Perché il soffrire è sicuro
E il comprendere oscuro,
Perché la voglia palese e gioconda
Miserabilmente giu’ sprofonda?
Non cosi’ promettesti, fanciullezza!
Quand’ero appena scàlpito o riposo
Nel vento del mio prato:
Quando sorbivo il vivere gustoso,
Inconscio e ghiotto come il mio palato;
Quando l’aroma dei sogni alitava
Dall’accesa corolla dei sensi
Al presagio lucente dell’ebbrezza,
Oh adesion di gioia
Oh creazion d’un mondo
Ch’ora inseguo vanamente e sfuggo,
Che mi fa quale non sono
E piu’ lontano dove piu’ mi struggo!
Or, come il sangue qui in me,
Necessario e tortuoso
Son dentro nella vita;
incertamente la memoria grava
Il mucchio del passato,
E preciso al suo luogo spietato
Con paura e dolore il presente s’incastra.

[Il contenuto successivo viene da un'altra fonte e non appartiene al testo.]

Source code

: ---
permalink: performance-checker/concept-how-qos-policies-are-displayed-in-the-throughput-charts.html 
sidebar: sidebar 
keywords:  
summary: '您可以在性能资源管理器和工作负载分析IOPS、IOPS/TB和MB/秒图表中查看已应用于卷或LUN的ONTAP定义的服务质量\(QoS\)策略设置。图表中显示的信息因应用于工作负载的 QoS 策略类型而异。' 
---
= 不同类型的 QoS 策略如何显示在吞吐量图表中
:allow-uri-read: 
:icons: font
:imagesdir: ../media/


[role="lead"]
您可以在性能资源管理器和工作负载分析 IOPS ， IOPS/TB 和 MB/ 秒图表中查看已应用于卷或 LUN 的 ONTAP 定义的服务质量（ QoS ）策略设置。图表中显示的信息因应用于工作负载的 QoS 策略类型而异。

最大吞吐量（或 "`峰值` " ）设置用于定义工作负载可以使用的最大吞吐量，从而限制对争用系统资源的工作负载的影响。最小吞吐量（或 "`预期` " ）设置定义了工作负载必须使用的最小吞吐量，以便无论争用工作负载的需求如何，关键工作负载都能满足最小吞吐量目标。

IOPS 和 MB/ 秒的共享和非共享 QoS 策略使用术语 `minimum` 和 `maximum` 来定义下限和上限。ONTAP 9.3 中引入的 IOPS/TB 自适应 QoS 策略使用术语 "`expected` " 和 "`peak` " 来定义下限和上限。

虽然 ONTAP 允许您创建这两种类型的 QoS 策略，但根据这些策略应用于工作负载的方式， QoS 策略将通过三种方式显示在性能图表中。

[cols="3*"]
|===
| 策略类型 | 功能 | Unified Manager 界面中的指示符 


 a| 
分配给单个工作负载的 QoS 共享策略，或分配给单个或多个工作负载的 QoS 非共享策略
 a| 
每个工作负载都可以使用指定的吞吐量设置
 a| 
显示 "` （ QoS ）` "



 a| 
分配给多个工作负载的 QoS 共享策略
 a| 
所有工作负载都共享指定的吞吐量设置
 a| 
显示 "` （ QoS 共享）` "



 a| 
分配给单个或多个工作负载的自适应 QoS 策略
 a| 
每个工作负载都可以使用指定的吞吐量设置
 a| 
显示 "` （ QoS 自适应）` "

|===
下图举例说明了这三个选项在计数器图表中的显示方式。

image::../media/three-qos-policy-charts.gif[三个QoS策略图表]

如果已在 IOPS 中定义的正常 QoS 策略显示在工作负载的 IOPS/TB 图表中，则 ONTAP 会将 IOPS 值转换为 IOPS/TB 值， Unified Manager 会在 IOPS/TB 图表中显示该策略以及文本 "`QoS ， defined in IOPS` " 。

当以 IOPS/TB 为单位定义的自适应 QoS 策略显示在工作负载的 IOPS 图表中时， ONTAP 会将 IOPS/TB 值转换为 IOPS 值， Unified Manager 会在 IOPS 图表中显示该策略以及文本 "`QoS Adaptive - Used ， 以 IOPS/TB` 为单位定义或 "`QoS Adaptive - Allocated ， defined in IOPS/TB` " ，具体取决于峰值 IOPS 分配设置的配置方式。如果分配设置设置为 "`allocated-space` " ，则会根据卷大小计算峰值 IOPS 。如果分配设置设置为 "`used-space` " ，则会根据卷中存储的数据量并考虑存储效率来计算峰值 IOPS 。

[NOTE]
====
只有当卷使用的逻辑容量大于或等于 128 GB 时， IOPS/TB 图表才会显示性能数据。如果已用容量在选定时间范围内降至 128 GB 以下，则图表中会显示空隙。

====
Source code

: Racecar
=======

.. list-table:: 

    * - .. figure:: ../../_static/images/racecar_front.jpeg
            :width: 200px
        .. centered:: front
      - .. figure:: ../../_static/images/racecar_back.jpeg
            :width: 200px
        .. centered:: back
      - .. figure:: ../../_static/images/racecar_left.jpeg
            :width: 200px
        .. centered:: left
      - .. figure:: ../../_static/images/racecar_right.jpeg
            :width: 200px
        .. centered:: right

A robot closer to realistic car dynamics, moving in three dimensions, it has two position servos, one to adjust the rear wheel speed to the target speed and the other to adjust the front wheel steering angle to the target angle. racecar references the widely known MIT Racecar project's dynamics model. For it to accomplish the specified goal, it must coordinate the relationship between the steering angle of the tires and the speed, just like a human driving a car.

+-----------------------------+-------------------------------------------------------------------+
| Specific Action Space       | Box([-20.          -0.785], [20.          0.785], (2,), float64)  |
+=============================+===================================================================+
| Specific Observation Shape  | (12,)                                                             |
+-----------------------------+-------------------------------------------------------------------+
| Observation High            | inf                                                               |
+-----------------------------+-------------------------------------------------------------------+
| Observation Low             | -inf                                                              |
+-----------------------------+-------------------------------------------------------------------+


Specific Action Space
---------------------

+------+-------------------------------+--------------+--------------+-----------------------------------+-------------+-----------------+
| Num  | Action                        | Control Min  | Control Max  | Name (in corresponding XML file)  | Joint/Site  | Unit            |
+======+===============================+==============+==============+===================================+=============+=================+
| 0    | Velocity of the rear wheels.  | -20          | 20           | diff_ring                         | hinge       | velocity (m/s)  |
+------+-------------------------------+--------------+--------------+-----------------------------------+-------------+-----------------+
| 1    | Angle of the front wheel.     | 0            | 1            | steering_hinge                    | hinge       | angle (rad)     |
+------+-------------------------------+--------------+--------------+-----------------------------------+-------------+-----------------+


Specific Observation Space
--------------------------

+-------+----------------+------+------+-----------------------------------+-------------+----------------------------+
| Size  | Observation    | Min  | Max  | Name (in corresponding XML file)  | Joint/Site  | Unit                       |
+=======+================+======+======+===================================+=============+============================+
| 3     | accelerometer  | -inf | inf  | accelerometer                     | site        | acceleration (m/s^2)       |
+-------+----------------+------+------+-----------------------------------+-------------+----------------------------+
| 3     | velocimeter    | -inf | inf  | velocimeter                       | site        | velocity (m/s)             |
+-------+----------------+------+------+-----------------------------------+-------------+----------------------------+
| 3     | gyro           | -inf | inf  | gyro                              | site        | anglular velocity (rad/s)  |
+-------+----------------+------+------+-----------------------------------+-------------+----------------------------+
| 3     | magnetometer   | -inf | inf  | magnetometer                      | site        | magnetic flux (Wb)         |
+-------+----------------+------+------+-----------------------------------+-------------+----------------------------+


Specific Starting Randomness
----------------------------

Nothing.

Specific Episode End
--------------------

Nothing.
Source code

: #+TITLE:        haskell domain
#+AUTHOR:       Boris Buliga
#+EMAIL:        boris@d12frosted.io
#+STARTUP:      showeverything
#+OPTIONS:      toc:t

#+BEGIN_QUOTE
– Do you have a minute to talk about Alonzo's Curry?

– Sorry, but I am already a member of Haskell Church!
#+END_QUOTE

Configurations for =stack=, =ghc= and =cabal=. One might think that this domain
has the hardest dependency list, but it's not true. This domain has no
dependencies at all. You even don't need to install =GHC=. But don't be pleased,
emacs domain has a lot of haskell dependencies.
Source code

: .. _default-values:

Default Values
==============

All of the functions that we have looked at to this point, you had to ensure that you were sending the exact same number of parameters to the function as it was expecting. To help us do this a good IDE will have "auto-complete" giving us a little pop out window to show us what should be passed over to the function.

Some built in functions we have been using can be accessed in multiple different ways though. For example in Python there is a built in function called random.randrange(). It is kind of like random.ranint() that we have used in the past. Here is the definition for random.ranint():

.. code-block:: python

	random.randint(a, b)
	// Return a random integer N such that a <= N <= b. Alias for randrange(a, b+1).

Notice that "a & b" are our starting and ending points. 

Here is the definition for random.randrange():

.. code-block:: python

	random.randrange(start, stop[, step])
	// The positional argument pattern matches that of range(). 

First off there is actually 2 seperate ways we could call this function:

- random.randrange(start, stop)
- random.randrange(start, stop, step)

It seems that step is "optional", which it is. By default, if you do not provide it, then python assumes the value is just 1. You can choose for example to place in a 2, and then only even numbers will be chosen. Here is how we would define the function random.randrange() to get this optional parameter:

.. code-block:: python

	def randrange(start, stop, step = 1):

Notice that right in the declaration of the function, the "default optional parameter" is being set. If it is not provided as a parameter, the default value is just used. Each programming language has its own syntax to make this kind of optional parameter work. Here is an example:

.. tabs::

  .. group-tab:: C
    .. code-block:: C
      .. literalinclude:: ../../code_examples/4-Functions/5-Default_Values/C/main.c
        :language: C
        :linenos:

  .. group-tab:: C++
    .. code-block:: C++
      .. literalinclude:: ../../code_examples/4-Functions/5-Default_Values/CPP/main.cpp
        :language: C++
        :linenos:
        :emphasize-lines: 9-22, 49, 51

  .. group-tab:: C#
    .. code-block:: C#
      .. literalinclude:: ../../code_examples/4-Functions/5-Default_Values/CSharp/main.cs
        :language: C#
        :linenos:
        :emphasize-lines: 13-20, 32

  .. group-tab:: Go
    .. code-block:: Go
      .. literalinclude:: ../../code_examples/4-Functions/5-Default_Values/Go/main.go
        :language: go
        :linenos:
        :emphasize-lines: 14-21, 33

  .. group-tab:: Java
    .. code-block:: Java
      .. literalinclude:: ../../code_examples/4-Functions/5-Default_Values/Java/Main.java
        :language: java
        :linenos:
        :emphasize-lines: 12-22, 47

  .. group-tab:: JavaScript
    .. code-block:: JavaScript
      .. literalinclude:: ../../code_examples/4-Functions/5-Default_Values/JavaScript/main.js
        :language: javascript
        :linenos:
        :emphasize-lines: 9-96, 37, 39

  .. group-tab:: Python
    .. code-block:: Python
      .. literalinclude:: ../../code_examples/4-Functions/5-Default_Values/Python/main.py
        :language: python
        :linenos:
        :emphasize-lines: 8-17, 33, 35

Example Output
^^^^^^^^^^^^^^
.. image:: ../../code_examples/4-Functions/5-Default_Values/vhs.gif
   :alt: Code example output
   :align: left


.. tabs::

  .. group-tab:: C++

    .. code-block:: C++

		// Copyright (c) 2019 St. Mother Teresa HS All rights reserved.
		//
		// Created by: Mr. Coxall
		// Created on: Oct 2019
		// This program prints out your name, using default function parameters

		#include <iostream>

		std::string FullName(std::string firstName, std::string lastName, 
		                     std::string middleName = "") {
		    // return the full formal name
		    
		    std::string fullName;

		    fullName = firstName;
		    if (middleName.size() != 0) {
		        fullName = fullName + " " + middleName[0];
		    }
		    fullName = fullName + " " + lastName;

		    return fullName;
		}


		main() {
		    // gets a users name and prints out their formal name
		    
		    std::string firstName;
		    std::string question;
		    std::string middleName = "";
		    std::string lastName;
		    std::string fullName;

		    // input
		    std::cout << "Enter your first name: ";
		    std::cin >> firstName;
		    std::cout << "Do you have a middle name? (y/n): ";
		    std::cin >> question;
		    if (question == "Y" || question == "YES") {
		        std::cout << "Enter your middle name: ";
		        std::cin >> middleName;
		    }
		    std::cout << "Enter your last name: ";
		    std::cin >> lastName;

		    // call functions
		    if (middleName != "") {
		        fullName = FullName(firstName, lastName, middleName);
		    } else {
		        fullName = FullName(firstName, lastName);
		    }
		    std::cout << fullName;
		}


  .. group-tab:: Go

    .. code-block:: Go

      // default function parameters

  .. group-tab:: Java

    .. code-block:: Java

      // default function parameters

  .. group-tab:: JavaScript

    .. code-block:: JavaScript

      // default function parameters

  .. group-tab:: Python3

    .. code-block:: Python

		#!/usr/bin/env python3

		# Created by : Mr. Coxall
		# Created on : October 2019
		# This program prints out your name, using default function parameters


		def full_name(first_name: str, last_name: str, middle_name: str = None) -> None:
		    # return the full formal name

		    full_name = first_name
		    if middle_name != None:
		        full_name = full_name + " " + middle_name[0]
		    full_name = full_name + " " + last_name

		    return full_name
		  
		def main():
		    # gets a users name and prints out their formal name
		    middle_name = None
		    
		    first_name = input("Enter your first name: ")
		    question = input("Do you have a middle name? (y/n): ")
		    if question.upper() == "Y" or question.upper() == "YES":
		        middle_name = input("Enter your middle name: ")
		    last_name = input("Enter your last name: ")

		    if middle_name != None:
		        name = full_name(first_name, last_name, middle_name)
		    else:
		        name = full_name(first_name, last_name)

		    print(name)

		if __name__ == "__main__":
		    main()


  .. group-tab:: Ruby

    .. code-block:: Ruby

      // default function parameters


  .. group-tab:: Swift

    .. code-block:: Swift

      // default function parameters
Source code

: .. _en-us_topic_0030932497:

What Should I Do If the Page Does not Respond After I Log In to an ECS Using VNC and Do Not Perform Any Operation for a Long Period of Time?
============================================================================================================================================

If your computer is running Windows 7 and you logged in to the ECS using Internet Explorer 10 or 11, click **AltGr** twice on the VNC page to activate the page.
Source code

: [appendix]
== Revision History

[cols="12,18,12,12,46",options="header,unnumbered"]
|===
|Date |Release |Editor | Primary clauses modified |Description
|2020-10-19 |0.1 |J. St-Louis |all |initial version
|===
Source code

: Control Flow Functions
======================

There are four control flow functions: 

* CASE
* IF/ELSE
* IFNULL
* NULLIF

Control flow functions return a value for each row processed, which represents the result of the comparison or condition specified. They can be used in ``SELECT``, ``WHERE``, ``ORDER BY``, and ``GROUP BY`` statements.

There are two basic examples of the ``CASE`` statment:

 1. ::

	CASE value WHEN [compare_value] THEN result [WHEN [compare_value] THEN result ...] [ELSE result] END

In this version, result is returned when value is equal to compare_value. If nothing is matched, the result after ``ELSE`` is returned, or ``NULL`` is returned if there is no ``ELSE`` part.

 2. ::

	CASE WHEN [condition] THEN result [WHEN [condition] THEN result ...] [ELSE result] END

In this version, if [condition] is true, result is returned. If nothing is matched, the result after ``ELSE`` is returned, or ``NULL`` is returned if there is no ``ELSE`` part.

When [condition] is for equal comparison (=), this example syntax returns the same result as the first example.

Nel sonno odiato l’unico inganno:
Ma, forra a svolto improvviso di monte,
Sembra il risveglio un terribile agguato
Dove l’ansia e l’avvenire
Sbarrin minacce senza scampo
Chiedan risposte senza tregua,
mentre è sgomento l’ascoltare intorno
Spoltrirsi alla fatica ancora il giorno.
Come saetta ch’aria in luce stringe,
O realtà, essere in te vorrei:
Ma in un concreto e alterno
Svariar perdo il senso
Del tuo vortice eterno.
Da te nascendo vano sfumo via,
(Vapore sull’acqua d’inverno):
E il sentirlo m’è duro e non voglio
La tua offerta tremenda;
E non voglio che voi, o pochi saggi
Dell’immortal vicenda,
siate piu’ vivi della mia carne sciocca;
Io credeva morir per natura
Chi senza speranza dolorasse,
E matura la polpa siull’anima secca
Mi cresce a dispetto piu’ bella!
Terso vigor di zampillo,
Quiete di riso tranquillo,
Paga blandizie del senso,
Labile cosa del tempo
Fra labili cose io sia:
Ma nell’urto del piccolo piede
Il passo divino ascoltare,
tacita guida a chi crede
(da Frammenti lirici)
S.COMUNIONE
Inerte e informe giaccio con me stesso.
Mentre Gesu’ all’universo intende,
pensier ha pur di me confitto in letto;
e muove e tempo e gente, onde fedele
con l’Ostia amante giunge nel mio petto:
-Ricordi me!- esclamo con Daniele
Allor che nella fossa vide cena.
Quasi a risveglio qualcosa in me vuole:
Mamma di Paradiso mi raccoglie,
Mi eleva al Cuor del Figlio che m’incendia
E al Trinitario Focolar rapisce
In seno all’infinito amor del Padre.